L’idée même de « géolocaliser l’amour » a de quoi faire sourire : ce serait faire de ce sentiment quelque chose de secret qui pourrait servir de repère au sein de nos parcours quotidiens. Il serait trouvable en dehors de soi en plus d’être appareillé, lié à la technologie.
Les initiatives artistiques ayant détourné le GPS de son utilisation d’abord militaire pour mieux comprendre notre rapport au monde, avec une visée politique, ont souvent été de l’ordre du militantisme environnemental ou social. Masaki Fujihata, avec sa modélisation du mont Fuji, Impressing Velocity (1992), a notamment illustré comment le passage du temps pouvait influencer notre perception du territoire parcouru. L’artiste Esther Polak, avec Amsterdam RealTime (2002), a mis en lumière les parcours d’une soixantaine de personnes ayant foulé la ville éponyme durant une période de sept semaines. Polak a montré que, malgré le dispositif technologique employé, le corps restait l’instrument d’une inscription sur les toiles vierges que pouvaient devenir les villes. Hasan Elahi (Tracking Transience, 2007) a quant à lui critiqué et ironisé sur les dispositifs de surveillance.
L’ouvrage Géolocaliser l’amour (2016), de Simon Boulerice, est d’une autre nature, car il se présente comme un historique du désir.
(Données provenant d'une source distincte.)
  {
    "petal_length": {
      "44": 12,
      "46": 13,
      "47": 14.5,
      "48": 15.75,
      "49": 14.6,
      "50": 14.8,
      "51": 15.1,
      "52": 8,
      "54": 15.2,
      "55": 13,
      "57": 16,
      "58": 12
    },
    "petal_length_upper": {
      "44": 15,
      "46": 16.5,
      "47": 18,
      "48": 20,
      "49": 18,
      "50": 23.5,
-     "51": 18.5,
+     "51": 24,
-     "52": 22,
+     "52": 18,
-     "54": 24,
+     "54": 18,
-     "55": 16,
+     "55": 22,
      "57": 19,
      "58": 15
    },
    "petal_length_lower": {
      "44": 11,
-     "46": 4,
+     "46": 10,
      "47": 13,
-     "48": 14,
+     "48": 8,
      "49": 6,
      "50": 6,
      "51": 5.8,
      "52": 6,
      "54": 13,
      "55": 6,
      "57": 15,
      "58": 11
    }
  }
Dans ce roman par poèmes où s’entremêlent autofiction et autodérision, la géolocalisation n’est qu’une composante parmi d’autres d’une mécanique du désir dont l’interface est le téléphone intelligent et ses applications de rencontres. Cette exploration du désir a des débuts anecdotiques : à la faveur d’un séjour à l’hôpital, un ami du narrateur lui installe l’application Tinder pour lui changer les idées. Tout au long du roman, le scénario se répète : malgré l’insuccès de sa quête, les images des amants potentiels continuent de défiler à l’écran et les aventures se poursuivent un peu partout en ville.
Alors que son meilleur ami, Jocelyn, lui demande « avec qui ferais-tu l’amour? », la réponse du narrateur, « un peu tout le monde » (70), est l’aveu d’une perte de repères. L’amour est d’abord une affaire charnelle qui se déplace au gré des situations à défaut d’être située et de pouvoir, donc, servir de repère : obtenir les coordonnées de l’autre ne garantit pas de pouvoir s’y coordonner de manière durable. Seul le téléphone est dans la poche — pas l’amour. Il est d’ailleurs assez intéressant de constater que c’est dans les souterrains du réseau de métro, où le signal GPS ne peut être capté, que le narrateur se sent véritablement chez lui.
C’est en fait la grande dichotomie sur laquelle se déploie Géolocaliser l’amour : le désir de contact, d’entretenir un rapport (mais surtout le récit de la tentation amoureuse), est une affaire de surface avec des profils qui manifestent la superficialité du corps et de l’écran effleuré — c’est un rapport à l’autre qui fait écran, car il met l’utilisateur dans une situation où il doit plaire. Il est souvent plus facile d’aimer le profil de l’autre que d’être avec lui, face à face.
C’est l’aspect à double tranchant du numérique sur les réseaux que fait ressortir la proposition de Boulerice : élargir et même renverser nos sphères intime et sociale, c’est courir le risque de ne plus savoir quelle place nous voulons et pouvons y occuper. Le corps n’est pas, dans ce roman, qu’un outil de traçage, comme on a pu l’observer dans différentes œuvres passées : il devient la surface sur laquelle on veut inscrire du désir, du territoire. On se donne à l’autre pour se retracer soi-même1.
- 1. Pour écouter une discussion stimulante sur Géolocaliser l’amour, lectrices et lecteurs sont invité·e·s à consulter les deux balados qui lui sont consacrés sur La vie secrète des libraires (Clercq, 2019).